▶ [What is expected]: Within the records below, find each line that holds the string "Left", then copy it.

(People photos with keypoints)
● ● ●

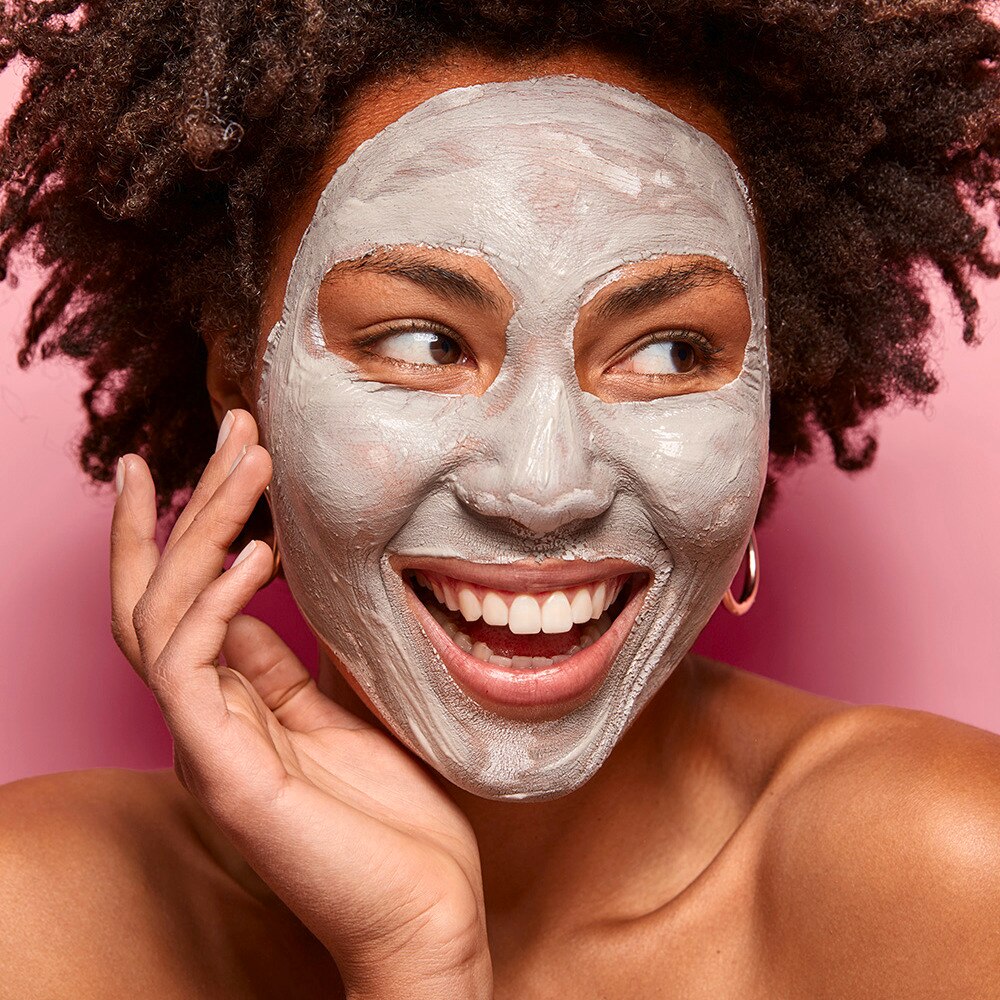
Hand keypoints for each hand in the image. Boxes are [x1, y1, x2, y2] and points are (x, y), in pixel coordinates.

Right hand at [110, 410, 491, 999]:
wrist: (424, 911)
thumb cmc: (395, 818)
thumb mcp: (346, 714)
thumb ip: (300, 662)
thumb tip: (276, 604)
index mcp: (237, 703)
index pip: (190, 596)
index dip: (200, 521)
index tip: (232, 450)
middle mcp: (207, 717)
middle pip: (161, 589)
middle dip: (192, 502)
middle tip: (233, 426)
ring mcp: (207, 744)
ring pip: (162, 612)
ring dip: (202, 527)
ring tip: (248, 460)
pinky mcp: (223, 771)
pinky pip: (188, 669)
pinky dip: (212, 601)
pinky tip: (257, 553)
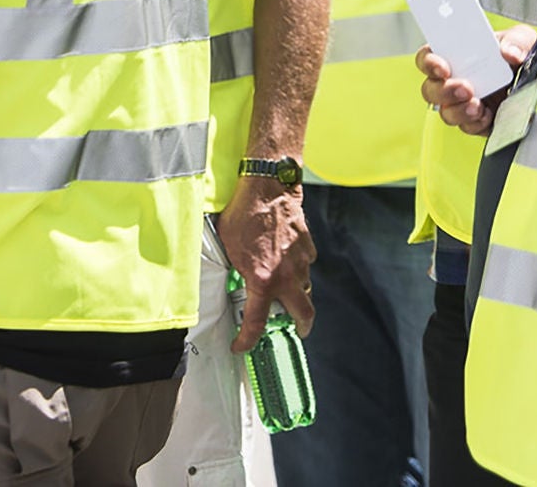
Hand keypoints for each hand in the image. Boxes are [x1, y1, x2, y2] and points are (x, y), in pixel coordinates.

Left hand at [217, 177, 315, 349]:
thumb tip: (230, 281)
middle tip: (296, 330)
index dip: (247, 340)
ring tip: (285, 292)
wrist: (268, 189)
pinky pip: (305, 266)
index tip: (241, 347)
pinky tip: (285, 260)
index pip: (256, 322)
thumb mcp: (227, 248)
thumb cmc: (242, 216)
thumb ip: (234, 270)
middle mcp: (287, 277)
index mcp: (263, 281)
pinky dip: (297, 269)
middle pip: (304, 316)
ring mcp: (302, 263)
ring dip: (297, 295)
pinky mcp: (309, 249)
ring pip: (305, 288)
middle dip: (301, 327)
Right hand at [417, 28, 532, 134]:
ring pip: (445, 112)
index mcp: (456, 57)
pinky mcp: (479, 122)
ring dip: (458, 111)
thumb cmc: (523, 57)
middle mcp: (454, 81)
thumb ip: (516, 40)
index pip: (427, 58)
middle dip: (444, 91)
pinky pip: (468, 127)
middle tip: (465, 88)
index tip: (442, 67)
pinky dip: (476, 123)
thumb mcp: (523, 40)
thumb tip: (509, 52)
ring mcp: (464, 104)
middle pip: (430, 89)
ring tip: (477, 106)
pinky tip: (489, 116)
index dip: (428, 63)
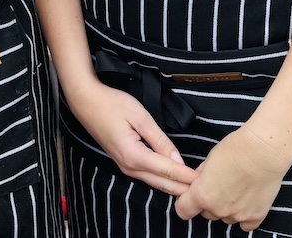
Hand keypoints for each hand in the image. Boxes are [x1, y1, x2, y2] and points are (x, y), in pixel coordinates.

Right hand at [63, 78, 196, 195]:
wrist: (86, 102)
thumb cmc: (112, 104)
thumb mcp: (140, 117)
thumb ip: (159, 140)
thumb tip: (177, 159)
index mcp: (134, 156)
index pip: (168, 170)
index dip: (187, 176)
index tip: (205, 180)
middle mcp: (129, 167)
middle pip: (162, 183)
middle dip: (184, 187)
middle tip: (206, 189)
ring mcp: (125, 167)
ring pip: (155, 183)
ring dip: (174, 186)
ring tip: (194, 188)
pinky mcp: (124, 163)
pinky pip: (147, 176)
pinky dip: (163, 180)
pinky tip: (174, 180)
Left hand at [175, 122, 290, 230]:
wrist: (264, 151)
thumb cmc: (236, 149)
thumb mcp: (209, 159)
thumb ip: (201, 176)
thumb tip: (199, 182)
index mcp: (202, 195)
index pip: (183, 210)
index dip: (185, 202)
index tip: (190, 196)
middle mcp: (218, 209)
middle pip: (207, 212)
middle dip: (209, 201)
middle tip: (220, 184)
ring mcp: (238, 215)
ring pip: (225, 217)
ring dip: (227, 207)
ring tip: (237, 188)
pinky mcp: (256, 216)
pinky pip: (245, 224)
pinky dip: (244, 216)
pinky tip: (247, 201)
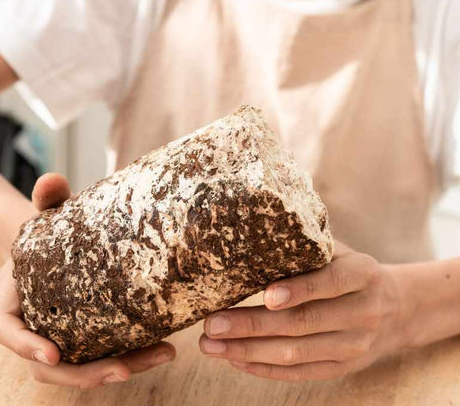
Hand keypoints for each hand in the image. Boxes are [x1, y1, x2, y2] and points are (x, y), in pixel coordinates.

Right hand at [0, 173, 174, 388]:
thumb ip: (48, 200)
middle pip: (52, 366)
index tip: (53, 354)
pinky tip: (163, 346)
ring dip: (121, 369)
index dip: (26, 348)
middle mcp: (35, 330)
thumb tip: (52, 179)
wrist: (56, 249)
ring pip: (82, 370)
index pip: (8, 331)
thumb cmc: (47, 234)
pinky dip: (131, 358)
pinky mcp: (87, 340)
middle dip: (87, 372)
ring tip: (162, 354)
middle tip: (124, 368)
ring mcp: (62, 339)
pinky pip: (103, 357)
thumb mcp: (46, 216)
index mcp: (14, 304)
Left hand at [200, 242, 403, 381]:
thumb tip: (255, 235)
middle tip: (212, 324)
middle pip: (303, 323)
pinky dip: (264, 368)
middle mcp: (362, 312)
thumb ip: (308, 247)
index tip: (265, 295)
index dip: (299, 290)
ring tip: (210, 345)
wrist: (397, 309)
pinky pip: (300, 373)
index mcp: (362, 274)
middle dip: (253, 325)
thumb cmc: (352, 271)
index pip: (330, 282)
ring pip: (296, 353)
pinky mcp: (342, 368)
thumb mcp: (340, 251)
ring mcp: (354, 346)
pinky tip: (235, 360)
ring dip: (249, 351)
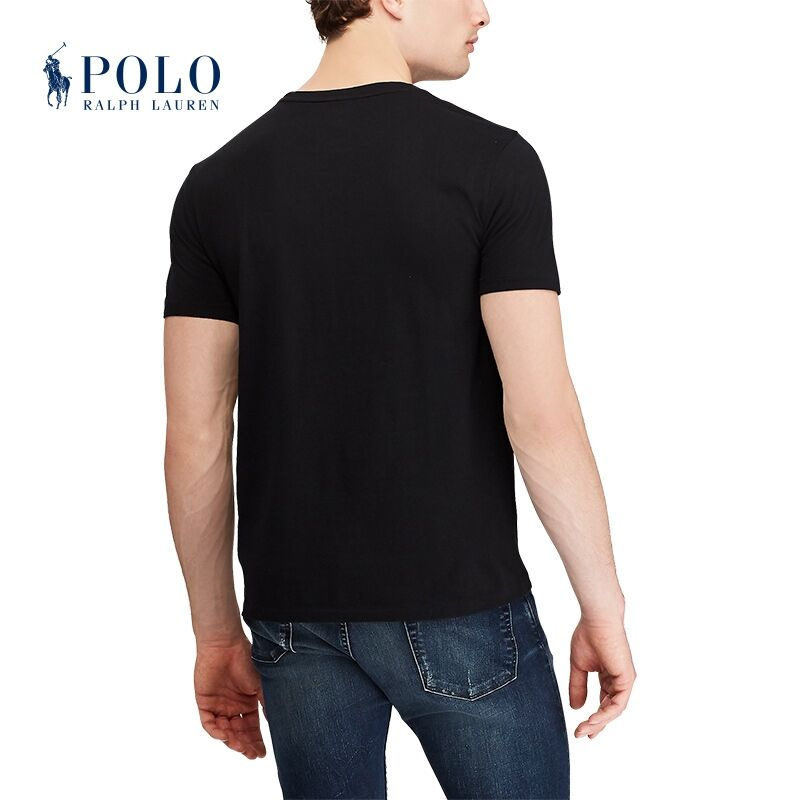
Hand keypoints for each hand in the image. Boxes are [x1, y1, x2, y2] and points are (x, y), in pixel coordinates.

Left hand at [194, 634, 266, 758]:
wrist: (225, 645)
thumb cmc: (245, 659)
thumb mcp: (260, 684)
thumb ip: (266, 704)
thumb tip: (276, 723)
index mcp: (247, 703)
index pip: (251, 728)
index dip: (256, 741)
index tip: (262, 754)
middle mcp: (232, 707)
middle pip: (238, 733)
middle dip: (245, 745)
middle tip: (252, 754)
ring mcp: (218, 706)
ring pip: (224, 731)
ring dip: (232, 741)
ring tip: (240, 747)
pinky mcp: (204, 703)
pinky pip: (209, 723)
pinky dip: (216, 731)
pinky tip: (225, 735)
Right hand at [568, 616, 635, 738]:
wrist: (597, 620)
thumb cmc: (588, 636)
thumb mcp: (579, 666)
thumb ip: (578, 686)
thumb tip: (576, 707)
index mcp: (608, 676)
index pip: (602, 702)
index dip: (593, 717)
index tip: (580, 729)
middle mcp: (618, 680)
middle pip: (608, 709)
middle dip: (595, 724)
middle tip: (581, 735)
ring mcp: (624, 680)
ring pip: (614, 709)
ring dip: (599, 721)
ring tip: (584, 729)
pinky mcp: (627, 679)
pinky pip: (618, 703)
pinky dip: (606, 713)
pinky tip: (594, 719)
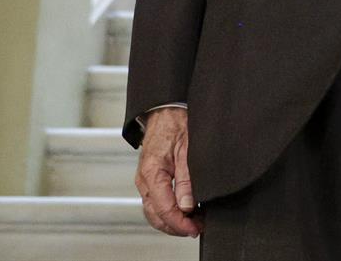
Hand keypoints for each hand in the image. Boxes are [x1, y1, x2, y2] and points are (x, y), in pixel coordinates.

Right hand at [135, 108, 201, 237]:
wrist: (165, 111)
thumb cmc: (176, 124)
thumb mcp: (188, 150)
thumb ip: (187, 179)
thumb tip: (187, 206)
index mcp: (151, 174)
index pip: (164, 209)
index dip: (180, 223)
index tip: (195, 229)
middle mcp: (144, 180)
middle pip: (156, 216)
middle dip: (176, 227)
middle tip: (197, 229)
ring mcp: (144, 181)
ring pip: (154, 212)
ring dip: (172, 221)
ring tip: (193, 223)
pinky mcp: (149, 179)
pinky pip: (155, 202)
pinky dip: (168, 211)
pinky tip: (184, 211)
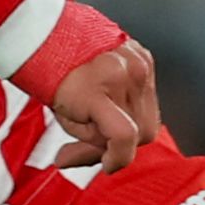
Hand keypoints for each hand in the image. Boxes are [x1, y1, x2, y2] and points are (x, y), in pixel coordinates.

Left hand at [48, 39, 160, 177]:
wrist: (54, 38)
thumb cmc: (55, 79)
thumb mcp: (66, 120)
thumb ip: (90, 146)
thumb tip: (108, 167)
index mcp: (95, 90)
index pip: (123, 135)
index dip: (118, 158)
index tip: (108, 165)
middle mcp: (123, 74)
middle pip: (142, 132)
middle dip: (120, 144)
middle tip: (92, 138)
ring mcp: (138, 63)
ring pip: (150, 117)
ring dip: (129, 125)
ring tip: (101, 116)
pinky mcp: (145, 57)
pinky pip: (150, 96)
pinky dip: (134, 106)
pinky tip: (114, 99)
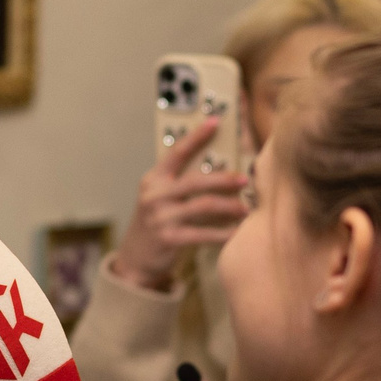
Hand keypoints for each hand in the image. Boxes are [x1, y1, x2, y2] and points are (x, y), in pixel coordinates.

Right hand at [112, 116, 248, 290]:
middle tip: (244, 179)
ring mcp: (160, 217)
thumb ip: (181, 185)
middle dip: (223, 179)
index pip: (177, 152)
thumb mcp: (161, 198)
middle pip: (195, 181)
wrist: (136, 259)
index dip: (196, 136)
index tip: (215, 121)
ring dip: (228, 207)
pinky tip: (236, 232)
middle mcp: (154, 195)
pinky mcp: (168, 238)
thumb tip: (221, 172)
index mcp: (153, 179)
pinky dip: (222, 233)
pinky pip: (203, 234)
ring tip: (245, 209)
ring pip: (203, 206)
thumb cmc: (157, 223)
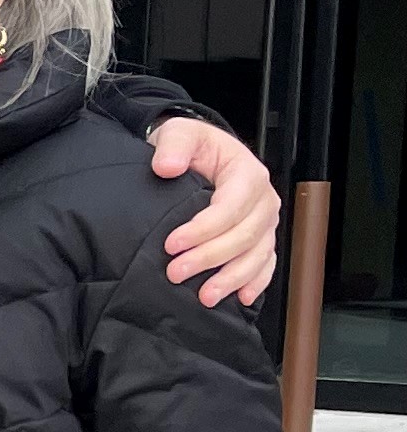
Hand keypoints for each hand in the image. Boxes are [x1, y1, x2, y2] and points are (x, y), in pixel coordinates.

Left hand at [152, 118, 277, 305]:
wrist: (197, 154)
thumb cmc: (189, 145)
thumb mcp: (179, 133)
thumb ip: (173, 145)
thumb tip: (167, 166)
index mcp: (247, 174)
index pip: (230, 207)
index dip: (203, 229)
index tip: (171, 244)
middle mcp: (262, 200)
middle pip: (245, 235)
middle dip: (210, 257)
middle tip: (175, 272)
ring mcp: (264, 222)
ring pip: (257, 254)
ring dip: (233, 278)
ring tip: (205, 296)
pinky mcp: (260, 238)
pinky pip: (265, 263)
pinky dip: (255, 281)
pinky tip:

● ● ●

▶ [Exercise output]:
Left hand at [217, 177, 315, 349]:
Left hand at [175, 122, 290, 230]:
Left hand at [200, 242, 403, 381]:
Left hand at [194, 634, 266, 758]:
Left hand at [48, 39, 160, 177]:
Left hand at [152, 118, 277, 305]:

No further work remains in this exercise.